Pemanggilan - Léon si bunglon

13 3 0
                                    

Penantiannya sungguh tak tertahankan. Mereka sudah tahu kalau Krum dan Delacour adalah Juara di sekolahnya masing-masing. Nama mereka telah dipilih pada Piala beberapa detik yang lalu tetapi, suatu saat nanti, mereka akan tahu siapa Juara Hogwarts itu.

Terence hampir melompat dari tempat duduknya untuk mengutuk kambing tua pikun yang jelas-jelas berusaha menghabisi mereka dengan ketegangan dua pelurunya (ya, dia tahu ungkapan itu, terima kasih banyak). Dia berada di ambang kehancuran dan begitu pula siswa dan tamu lainnya.

“Juara Hogwarts adalah..."

"Tapi dia akan melontarkan nama sialan itu, ya atau sial?!" Marcus Flint mendesis ke meja mereka.

"Cedric Diggory!"

"Semua itu untuk itu?" (Flint harus dimaafkan. Dumbledore telah membuat mereka gelisah.)

Keributan terjadi saat tepuk tangan meriah di meja Hufflepuff. Meja lainnya bertepuk tangan dengan sopan (sedikit kecewa karena bukan seseorang dari rumah mereka). seru Amos Diggory penuh semangat saat putranya berjalan menyusuri lorong utama.

Cedric hampir tidak punya waktu untuk mencapai ruang depan dan membuka pintu ketika Piala itu terbakar di depan mata mereka yang terkejut, tetapi bukannya api biru, malah menjadi merah.
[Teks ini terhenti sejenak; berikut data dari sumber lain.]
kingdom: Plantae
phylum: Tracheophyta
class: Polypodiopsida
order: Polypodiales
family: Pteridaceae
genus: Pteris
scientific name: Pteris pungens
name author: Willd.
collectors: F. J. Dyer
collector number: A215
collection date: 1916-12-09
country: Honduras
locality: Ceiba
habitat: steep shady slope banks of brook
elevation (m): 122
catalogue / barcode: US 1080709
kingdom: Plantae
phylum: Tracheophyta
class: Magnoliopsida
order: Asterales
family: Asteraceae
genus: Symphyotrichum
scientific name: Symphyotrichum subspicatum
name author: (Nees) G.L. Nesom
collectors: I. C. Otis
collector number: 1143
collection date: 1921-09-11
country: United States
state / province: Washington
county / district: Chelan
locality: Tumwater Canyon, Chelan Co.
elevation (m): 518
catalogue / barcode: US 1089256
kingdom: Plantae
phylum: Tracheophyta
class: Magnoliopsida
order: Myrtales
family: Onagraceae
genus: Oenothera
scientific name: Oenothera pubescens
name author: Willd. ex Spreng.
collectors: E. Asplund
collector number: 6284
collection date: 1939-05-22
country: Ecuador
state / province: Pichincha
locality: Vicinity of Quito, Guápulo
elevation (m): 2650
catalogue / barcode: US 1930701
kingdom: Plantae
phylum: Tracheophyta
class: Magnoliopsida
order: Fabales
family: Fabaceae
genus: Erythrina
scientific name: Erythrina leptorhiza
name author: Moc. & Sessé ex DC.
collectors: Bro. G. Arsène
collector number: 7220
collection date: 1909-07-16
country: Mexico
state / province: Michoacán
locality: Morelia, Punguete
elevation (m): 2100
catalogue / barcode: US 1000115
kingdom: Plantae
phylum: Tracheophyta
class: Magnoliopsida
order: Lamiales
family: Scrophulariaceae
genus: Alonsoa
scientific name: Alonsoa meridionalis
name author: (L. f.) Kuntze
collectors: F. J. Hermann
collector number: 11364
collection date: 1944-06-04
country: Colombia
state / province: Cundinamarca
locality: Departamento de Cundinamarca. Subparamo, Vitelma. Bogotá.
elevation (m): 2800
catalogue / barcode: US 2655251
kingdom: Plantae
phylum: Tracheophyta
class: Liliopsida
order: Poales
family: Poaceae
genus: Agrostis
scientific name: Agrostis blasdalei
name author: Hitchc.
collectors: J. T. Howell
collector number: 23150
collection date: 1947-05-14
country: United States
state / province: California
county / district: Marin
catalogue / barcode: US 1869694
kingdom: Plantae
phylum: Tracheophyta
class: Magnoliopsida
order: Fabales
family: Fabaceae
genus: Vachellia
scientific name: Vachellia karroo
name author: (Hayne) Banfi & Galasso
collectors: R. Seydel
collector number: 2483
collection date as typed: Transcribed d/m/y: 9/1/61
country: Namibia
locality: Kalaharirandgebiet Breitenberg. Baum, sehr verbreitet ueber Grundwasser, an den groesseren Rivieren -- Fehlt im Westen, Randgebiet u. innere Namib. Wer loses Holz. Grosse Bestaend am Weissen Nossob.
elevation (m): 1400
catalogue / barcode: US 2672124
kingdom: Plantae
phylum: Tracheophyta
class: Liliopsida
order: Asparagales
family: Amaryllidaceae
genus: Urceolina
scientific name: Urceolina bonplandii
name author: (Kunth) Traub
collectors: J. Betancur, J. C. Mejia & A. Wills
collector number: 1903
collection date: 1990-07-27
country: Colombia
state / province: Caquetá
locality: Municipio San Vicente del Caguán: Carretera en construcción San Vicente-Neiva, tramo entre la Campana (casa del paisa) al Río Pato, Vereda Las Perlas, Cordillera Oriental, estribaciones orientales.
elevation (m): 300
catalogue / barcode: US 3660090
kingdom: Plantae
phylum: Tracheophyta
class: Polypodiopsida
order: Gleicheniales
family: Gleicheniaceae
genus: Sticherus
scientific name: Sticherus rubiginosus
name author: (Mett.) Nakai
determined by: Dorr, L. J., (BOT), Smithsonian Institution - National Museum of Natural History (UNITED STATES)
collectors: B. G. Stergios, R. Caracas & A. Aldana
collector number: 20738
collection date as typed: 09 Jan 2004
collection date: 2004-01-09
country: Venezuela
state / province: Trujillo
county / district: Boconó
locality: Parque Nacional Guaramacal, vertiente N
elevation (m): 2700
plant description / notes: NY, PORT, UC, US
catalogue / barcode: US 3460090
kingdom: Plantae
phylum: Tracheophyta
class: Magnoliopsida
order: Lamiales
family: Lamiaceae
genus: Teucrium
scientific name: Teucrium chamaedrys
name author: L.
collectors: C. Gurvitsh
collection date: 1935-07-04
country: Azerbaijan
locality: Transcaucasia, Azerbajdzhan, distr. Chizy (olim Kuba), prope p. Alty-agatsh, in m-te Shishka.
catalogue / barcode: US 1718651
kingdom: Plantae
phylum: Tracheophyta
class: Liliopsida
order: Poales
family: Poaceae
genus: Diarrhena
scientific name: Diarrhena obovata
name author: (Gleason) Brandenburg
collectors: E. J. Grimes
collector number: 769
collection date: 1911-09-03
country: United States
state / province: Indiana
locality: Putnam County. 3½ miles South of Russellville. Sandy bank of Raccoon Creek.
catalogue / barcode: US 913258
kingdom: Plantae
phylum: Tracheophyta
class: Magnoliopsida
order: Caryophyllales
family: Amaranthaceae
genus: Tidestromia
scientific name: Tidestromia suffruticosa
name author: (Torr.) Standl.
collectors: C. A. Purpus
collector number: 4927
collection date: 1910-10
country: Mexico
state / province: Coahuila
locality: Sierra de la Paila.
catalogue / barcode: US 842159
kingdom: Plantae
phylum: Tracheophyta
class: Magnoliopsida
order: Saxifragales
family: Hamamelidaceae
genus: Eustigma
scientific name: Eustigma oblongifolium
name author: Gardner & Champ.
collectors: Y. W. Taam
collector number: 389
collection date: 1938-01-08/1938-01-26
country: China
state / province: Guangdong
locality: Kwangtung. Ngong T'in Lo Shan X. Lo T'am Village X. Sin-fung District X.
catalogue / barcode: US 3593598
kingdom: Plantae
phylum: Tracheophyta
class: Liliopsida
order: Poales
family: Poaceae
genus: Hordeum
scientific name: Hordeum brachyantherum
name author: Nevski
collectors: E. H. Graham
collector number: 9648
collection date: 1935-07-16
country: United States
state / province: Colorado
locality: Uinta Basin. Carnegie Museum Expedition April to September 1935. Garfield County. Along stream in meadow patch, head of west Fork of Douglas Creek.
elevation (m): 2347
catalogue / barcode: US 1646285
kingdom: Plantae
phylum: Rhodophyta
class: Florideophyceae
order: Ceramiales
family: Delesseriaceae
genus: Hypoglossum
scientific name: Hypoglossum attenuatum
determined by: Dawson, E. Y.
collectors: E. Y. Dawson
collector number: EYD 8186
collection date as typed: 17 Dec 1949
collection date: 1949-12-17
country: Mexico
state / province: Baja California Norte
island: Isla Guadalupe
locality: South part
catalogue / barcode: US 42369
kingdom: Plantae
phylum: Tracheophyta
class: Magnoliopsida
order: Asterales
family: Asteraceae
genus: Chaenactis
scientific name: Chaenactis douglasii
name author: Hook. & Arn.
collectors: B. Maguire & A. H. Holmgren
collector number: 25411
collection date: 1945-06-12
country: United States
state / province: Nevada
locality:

Selembar kertas dikeluarkan dari artefak magis saat kebakaran akhirnya mereda.

Dumbledore meraih potongan perkamen yang mengambang itu, memperhatikan nama yang tertulis di atasnya, dan, dengan mata berbinar-binar karena kegembiraan yang menyakitkan (dan tidak bisa ditekan dengan baik), mulai membacanya dengan keras:

“Harry Potter!”

… [Kesunyian]

Bagaimana mengatakannya... Harry Potter tidak pernah muncul kembali setelah dikeluarkan dari dunia sihir pada usia lima belas bulan, atas keputusan Dumbledore. Potter menghilang begitu saja. Tidak ada yang tahu di mana dia berada, bahkan Dumbledore pun tidak. Hal ini menyebabkan skandal.

“Harry Potter?”

Nyala api berkobar lebih terang dan beberapa orang berteriak ketakutan ketika... benar-benar meledak.

Beberapa saat kemudian, semuanya kembali tenang tetapi ada juga kehadiran baru, di tengah ruangan, beberapa meter dari Piala Api (yang sangat tepat untuk namanya). Letaknya di antara meja Durmstrangois & Slytherin dan meja Hufflepuff serta meja para guru.

Terence berkedip. Di meja elang, Luna Lovegood bersenandung gembira saat dia mengenali koresponden Italia-nya. Dia masih remaja tetapi mengingat gerak tubuh dan pakaian yang dia kenakan, orang hampir bisa salah mengira dia sebagai orang dewasa, meskipun ukurannya kecil (dia belum mencapai puncak pertumbuhannya).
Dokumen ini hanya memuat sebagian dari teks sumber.